Suero cuenta que llegó a Chile en 2005, entusiasmado, como todos los dominicanos, con la idea de viajar, y en su caso de conocer el frío. Quería saber cómo se sentía la nieve, o cómo era usar una bufanda. Cuando llegó, lo impactó el respeto y el orden que vio en el país, y decidió quedarse. Sacó una visa temporaria, trabajó cinco años en Derco, y luego se animó a volver a su oficio: el de peluquero, que en República Dominicana, cuenta, es el más deseado por los niños, luego de beisbolista o actor. Al principio, no había casi clientes, pero con el boom en 2010 por el reggaetón empezó a llenarse el local de adolescentes chilenos. Eso atrajo muchos más dominicanos.

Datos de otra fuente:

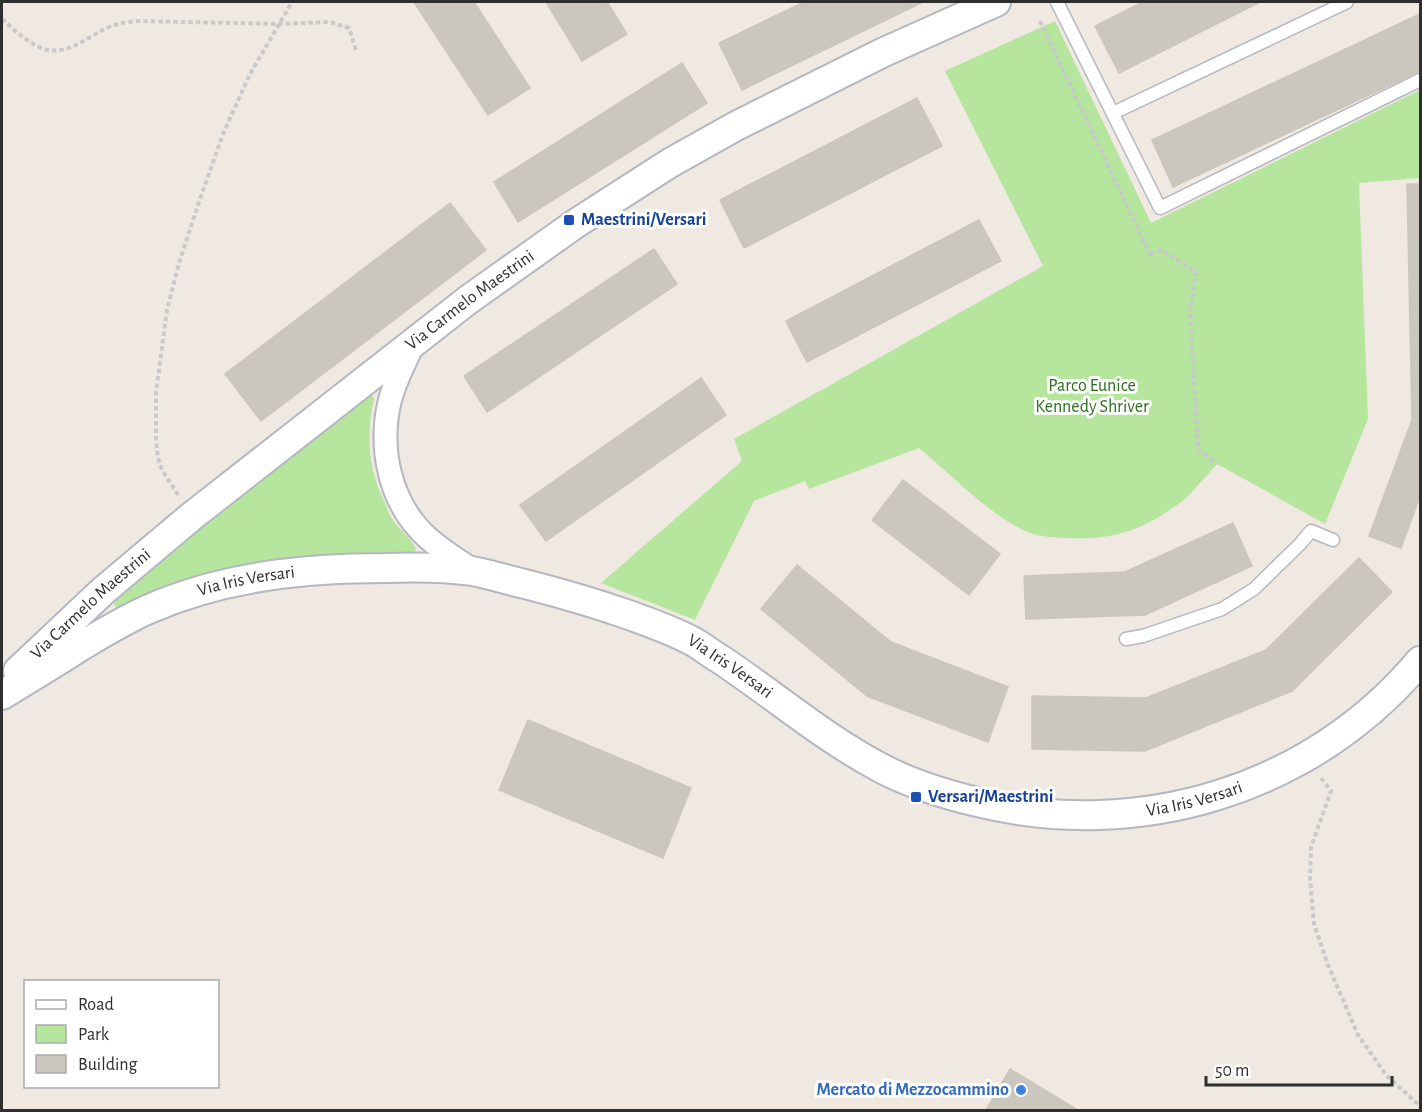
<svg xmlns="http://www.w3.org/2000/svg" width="1422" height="1112" viewBox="0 0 1422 1112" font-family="'Alegreya Sans',sans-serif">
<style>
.green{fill:#b6e59e}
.building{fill:#cbc7bf;stroke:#cbc5ba;stroke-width:1.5}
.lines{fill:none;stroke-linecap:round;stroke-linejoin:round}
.service-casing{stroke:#b4b7c1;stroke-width:15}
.minor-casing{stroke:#b4b7c1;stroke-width:26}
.tertiary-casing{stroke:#b4b7c1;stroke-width:32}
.path{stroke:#c9c9c9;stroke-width:4;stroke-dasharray:4.5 3;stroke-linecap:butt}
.service{stroke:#fff;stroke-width:12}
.minor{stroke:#fff;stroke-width:22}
.tertiary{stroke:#fff;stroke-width:28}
.transit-dot{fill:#1a4fb4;stroke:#fff;stroke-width:2}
.shop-dot{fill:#3f7fe0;stroke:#fff;stroke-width:2}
.labels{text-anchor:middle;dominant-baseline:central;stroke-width:6;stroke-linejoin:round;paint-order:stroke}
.transit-label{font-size:18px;font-weight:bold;fill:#164399;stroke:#fff;text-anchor:start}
.street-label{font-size:18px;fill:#2e2e2e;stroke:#fff}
.park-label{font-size:18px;fill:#2c6e1b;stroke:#fff}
.shop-label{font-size:18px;font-weight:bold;fill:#366cbe;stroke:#fff;text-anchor:end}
</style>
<rect width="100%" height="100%" fill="#efe9e1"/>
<!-- green -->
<g class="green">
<path d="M1055 21 1151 223 1420 90V178L1359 183 1368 419 1325 524 1217 464C1207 475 1197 487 1186 498 1181 503 1174 507 1168 511 1136 533 1106 540 1068 538 1050 537 1035 537 1019 528 981 507 952 475 919 448L809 489 805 481 754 501 695 620 601 583 742 461 734 439 1043 266 945 71Z"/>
<path d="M368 396H373L374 399C366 437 368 468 385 503 387 508 389 515 393 520 400 530 410 537 416 549L414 553 408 555 369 553 282 560 120 608 116 607 114 605V601L196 533Z"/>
</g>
<!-- building -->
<g class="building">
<path d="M414 2H474L530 88 488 115Z"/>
<path d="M546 2H607L627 34 582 61Z"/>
<path d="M804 2H923L742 90 719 43Z"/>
<path d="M1143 2H1260L1119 73 1095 26Z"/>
<path d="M1420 14V71L1173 187 1152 140Z"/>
<path d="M682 63 707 103 518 222 494 182Z"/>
<path d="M917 98 942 146 744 248 720 200Z"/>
<path d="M1407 184H1420V496L1401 548 1369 536 1412 420Z"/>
<path d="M450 203 486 250 261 421 225 374Z"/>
<path d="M979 220 1001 261 807 362 786 321Z"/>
<path d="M654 249 677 284 487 412 464 376Z"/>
<path d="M701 378 726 415 546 541 520 505Z"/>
<path d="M903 480 1000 554 969 595 872 520Z"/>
<path d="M1233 523 1252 566 1145 615 1026 619 1024 576 1125 572Z"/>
<path d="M1359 558 1392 592 1292 691 1145 751 1032 749V696L1146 698 1266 650Z"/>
<path d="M797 565 891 642 1008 687 988 742 867 696 761 609Z"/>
<path d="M528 720 691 788 663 858 499 790Z"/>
<path d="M1010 1069 1078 1110H986Z"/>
</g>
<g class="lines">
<defs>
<g id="service">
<path d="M1057 2 1160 208 1420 80"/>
<path d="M1113 113 1347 2"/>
<path d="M1126 639 1143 636 1222 609 1254 589 1300 544 1311 531 1333 540"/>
</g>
<path id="minor" d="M413 345C404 363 395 381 390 400 378 449 390 505 429 539 443 551 459 561 474 571"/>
<g id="tertiary">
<path id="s1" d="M18 671 104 590 192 516 468 300 575 224 670 163 736 126 884 52 996 2"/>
<path id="s2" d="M2 695C28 679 55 663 81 646 103 633 126 619 149 609 224 576 306 568 386 568 414 567 443 567 472 571 489 574 507 580 525 584 560 593 595 603 629 615 651 623 674 631 694 642 703 647 711 654 720 659 774 695 824 738 881 768 911 784 944 794 977 802 1139 842 1312 790 1420 661"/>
</g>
</defs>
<!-- service casing -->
<use href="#service" class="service-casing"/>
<!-- minor casing -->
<use href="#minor" class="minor-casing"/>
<!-- tertiary casing -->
<use href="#tertiary" class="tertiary-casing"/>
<!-- path -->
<g class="path">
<path d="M2 19C13 29 25 40 39 47 64 59 85 38 107 28 117 23 128 22 139 21L278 24 330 22 349 28 356 50"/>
<path d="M1040 21 1152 259"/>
<path d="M1150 254 1162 250 1196 272 1191 308"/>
<path d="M1190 307 1198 450 1217 464"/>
<path d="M178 495 162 470 158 458 156 441V392L167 310 179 263 199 202 223 134 250 74 292 2"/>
<path d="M1321 778 1331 791 1311 847 1310 878 1314 924 1328 965 1358 1035 1386 1075 1420 1106"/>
</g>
<!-- service -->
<use href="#service" class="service"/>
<!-- minor -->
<use href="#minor" class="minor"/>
<!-- tertiary -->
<use href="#tertiary" class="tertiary"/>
</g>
<!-- markers -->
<g class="transit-dot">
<rect x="563" y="214" width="12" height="12" rx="3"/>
<rect x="910" y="791" width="12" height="12" rx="3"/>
</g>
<circle class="shop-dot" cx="1021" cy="1090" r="6"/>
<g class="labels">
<!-- transit labels -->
<g class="transit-label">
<text x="581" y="220">Maestrini/Versari</text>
<text x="928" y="797">Versari/Maestrini</text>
</g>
<!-- street labels -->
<g class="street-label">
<text stroke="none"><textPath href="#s1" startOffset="585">Via Carmelo Maestrini</textPath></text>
<text stroke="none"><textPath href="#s2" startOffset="272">Via Iris Versari</textPath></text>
<text stroke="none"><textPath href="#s1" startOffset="99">Via Carmelo Maestrini</textPath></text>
<text stroke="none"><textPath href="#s2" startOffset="776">Via Iris Versari</textPath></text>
<text stroke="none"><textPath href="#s2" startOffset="1280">Via Iris Versari</textPath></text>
</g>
<!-- park labels -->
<g class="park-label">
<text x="1092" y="386">Parco Eunice<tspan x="1092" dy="21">Kennedy Shriver</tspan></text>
</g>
<!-- shop labels -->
<g class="shop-label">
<text x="1009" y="1090">Mercato di Mezzocammino</text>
</g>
</g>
<!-- border -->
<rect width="1422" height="1112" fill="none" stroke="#2e2e2e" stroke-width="6"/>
<!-- legend -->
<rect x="24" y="980" width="195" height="108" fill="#ffffff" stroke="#ababab" stroke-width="1.5"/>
<rect x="36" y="1000" width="30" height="9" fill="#ffffff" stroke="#ababab" stroke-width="1.5"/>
<text x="78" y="1010" font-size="18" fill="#2e2e2e">Road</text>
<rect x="36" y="1025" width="30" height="18" fill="#b6e59e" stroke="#ababab" stroke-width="1.5"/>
<text x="78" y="1040" font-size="18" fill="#2e2e2e">Park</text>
<rect x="36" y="1055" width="30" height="18" fill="#cbc7bf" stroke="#ababab" stroke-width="1.5"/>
<text x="78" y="1070" font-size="18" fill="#2e2e2e">Building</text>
<!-- scale -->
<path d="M1206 1076v9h186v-9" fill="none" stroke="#2e2e2e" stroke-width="3"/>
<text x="1215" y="1076" font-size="18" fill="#2e2e2e" stroke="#ffffff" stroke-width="4.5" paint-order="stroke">50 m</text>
</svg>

Con el aumento masivo de sus compatriotas, el recuerdo que tenía del respeto se fue apagando: empezó a sentir el racismo, los insultos en la calle, los empujones en el metro. Pero sobre todo comenzó a conocer a diario las historias de dominicanos desesperados, que luego de ser atrapados como ilegales o denunciarse, quedan hoy en un limbo que puede durar de uno a dos años, en que tienen que firmar periódicamente en la PDI esperando la expulsión, pero no tienen papeles para poder trabajar. En ese terreno muerto, cuenta Suero, se generan las acciones desesperadas, que hoy los estigmatizan también a ellos.

-Que entre gente ilegal a cualquier país está mal. Eso es así. El problema acá es que las autoridades no se deciden: podrían cortar la frontera y ayudar a los que están acá, o podrían expulsarlos. Pero quedan en nada. Acá llegan todo el tiempo a pedirnos ayuda. Tratamos de darles un plato de comida, cortarles el pelo para que vayan a una entrevista. Es triste.

A pocos metros de la galería, el día anterior pasó la primera marcha de ilegales por una amnistía masiva migratoria. La gran mayoría dominicanos, caminaron por el Paseo Ahumada con pancartas, pidiendo una oportunidad, un trato humanitario. En Chile hubo dos resoluciones de este tipo, en 1997 y 2008, pero no es fácil que se repita una tercera con el crecimiento que ha tenido el número de ilegales en los últimos años.

En medio de la marcha, Magalis de los Santos, de 28 años, raza negra, caminó toda la mañana junto a los demás, y luego se sentó en un café a contar su historia, antes de partir a la casa en donde trabaja como empleada puertas adentro, lo único que puede hacer sin tener papeles. La misma historia: el engaño, la travesía, estar escondida un par de días en una cueva en el desierto. Dijo que estaba desesperada, porque le había llegado la carta de expulsión hace un mes, y ni siquiera sabía cuándo tendría que irse. Que estaba arrepentida de haberse denunciado, que pensó que la tratarían con mayor compasión, después de todo lo que había vivido.

Antes de irse, mostró uno de los pocos tesoros que le quedan: dos pulseras hechas con mostacillas que le dieron sus dos hijas, de ocho y diez años. Y dijo, con ojos desesperados, que tenía un tercero con epilepsia, por el cual estaba aquí, para poder mandarle sus medicamentos.

Dijo que no sabía qué haría si la echaban del país.